++++ DATA SECTION ++++

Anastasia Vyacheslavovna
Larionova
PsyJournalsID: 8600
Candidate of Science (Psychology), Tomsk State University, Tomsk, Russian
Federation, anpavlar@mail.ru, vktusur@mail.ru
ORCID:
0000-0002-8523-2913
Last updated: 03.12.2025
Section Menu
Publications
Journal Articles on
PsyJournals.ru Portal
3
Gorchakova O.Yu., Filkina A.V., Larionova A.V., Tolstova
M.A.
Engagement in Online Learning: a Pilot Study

++++

> [TASK STATEMENT]
Only the lines from the one containing "PsyJournalsID: 8600" through the last line of the records above are to be reproduced, exactly and with both ends included.

> [EXERCISE ANSWER]
PsyJournalsID: 8600
Candidate of Science (Psychology), Tomsk State University, Tomsk, Russian
Federation, anpavlar@mail.ru, vktusur@mail.ru
ORCID:
0000-0002-8523-2913
Last updated: 03.12.2025
Section Menu
Publications
Journal Articles on
PsyJournals.ru Portal
3
Gorchakova O.Yu., Filkina A.V., Larionova A.V., Tolstova
M.A.
Engagement in Online Learning: a Pilot Study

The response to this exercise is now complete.